TASK LIST.
a) Print the satellite imagery text word for word, from "Consequently, built-up index" to "deep learning models.".
b) Proceed with the satellite imagery text, writing on from its final sentence.
╭─ DOCUMENT SECTION
Consequently, built-up index images better conserve the spectral characteristics of the targeted earth object. So, this work combines its capabilities with available satellite bands for better building using deep learning models.

3. Materials and Methodology

3.1. Study Areas and Data Resources

The Copernicus Sentinel-2A [38] satellite launched on 23 June 2015. Its development and operation are handled by the European Space Agency (ESA). The Sentinel-2 satellite has 13 multi-spectral bands covering the range of spectrum from Visible, to Near-Infrared (NIR), to Short-Wave Infrared (SWIR). Its spatial resolution ranges between 10 m and 60 m. These images are Bottom-Of-Atmosphere (BOA) corrected reflectance products and eradicate the various atmospheric conditions impacts. The details about the Sentinel-2 bands that have been used in this work are shown in Table 1. The free usage of Sentinel-2 satellite is provided by Copernicus Open Access Hub. It provides a privilege that encourages future researchers to choose any study area captured by Sentinel-2 satellite for their work [10]. This opportunity of free access to satellite data is crucial for conducting further research in the areas of land cover monitoring. It can also be helpful to replicate or apply the proposed methodology to the other study areas easily. In this work, the Bengaluru and Hyderabad cities are chosen as the study area because they are one of the largest cities of India. These cities consist of big area building structures due to the presence of multi-national companies and industries and consist of small-area building structures as well because of the dense population.
╰─
╭─ DATASET CONTENT
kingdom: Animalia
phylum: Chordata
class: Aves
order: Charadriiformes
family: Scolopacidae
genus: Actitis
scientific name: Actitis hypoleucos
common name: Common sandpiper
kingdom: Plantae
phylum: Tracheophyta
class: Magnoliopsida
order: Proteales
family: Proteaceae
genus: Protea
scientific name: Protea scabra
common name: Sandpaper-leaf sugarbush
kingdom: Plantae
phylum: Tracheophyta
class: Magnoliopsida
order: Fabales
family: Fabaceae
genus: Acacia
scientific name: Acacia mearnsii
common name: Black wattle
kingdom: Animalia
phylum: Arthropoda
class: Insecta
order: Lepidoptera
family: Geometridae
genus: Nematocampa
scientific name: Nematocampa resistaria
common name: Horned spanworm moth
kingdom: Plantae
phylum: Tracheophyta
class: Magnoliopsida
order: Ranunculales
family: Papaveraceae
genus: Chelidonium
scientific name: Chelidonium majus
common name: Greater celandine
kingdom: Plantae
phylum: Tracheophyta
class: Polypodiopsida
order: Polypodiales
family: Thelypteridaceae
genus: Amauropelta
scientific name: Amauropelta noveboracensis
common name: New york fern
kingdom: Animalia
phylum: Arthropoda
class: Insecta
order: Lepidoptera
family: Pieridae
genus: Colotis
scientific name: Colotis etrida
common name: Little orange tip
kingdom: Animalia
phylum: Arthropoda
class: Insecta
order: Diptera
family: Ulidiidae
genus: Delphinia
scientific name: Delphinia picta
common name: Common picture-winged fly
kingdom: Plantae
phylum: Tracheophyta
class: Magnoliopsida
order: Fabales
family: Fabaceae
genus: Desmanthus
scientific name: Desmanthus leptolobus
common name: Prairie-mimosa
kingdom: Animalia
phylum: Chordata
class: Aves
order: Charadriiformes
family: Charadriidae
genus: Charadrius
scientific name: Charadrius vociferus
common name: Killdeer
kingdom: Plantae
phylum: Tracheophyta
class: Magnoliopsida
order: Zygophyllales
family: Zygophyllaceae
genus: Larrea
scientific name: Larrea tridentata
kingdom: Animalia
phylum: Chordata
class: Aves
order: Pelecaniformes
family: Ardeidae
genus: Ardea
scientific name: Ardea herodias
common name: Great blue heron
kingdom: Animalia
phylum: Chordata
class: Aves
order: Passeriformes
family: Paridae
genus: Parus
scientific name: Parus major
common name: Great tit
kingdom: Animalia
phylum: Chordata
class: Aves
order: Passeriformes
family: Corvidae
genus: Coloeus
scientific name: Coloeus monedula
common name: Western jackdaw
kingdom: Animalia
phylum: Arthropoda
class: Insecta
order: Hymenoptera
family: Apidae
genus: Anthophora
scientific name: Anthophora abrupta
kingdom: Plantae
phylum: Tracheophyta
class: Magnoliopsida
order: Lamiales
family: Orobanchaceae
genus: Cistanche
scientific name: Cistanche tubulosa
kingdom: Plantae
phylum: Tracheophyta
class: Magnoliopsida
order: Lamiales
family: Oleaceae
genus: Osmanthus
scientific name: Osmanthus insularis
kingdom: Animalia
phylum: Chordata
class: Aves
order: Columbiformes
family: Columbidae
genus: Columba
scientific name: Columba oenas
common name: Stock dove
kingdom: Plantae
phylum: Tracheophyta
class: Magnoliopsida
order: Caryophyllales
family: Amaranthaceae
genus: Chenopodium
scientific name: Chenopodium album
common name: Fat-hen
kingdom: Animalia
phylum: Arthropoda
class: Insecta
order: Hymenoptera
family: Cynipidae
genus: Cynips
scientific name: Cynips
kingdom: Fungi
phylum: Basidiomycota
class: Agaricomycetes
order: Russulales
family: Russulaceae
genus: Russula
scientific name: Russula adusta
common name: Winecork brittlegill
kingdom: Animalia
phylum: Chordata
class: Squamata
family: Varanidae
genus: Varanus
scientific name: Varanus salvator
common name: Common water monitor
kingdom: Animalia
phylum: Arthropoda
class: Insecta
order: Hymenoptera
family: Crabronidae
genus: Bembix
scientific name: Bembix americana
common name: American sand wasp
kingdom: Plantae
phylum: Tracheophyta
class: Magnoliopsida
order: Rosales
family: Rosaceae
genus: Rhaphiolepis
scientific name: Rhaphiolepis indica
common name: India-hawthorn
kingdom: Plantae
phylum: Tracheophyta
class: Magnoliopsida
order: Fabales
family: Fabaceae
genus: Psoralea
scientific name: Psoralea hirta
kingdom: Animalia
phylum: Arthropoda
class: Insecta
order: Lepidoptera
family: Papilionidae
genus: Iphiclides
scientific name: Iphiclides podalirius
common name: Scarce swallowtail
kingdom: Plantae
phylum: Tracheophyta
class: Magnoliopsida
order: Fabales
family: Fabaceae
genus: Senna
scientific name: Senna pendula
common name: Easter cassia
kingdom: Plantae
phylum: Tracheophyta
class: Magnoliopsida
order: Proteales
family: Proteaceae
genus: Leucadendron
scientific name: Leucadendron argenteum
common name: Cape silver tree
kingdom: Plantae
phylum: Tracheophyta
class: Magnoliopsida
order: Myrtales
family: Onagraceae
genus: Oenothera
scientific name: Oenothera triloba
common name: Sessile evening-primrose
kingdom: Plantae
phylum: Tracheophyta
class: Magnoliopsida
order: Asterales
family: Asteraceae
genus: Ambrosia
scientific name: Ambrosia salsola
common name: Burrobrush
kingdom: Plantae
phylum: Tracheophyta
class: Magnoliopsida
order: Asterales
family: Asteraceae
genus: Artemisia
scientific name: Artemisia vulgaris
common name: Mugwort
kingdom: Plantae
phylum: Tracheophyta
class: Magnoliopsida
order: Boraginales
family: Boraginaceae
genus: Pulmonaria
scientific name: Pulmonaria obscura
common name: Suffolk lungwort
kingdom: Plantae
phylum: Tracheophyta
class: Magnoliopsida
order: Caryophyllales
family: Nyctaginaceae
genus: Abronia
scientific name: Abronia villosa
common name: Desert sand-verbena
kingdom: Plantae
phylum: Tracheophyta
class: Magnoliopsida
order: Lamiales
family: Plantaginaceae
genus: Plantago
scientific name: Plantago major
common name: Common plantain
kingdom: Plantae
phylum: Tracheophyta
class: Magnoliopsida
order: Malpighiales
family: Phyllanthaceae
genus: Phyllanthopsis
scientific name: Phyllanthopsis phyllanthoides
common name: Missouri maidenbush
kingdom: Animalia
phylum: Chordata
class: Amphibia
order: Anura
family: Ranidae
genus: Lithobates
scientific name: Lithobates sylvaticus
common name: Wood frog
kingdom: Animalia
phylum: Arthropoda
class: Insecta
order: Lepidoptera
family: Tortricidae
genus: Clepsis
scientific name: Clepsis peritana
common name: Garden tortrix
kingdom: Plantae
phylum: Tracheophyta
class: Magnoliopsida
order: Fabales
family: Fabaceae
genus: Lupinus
╰─
SOLVED PROBLEMS.
a)
Consequently, built-up index images better conserve the spectral characteristics of the targeted earth object. So, this work combines its capabilities with available satellite bands for better building using deep learning models.

b)
The Sentinel-2 satellite images for Bengaluru is acquired on 29 March 2020 with a cloud percentage of 0.07315 and for Hyderabad, it is 19 March 2020 with a cloud percentage of 0.057243. The OSM shapefiles and satellite images are geo-referenced to the projected coordinated system, i.e., the UTM zone 43 N/44 N. The Sentinel-2 satellite images in Figure 1a,b represents near-infrared (NIR) band by red, SWIR-1 band by green, and Enhanced Normalized Difference Impervious Surface Index (ENDISI)-based built-up information by blue. The Sentinel-2 bands with the highest spatial resolution and better spectral reflectance for the built-up areas are chosen for this work [17,19]. These bands are short wave infrared (SWIR-1 and SWIR-2) of 20m and near-infrared region (NIR), Red, Green, Blue bands of 10 m spatial resolution. The spectral profile for both the study areas is also presented in Figure 2a,b. These figures clearly show a better mean reflectance value for the built-up areas and justifies the importance and use of SWIR-1 (Band 11) and SWIR-2 (Band 12) in this work.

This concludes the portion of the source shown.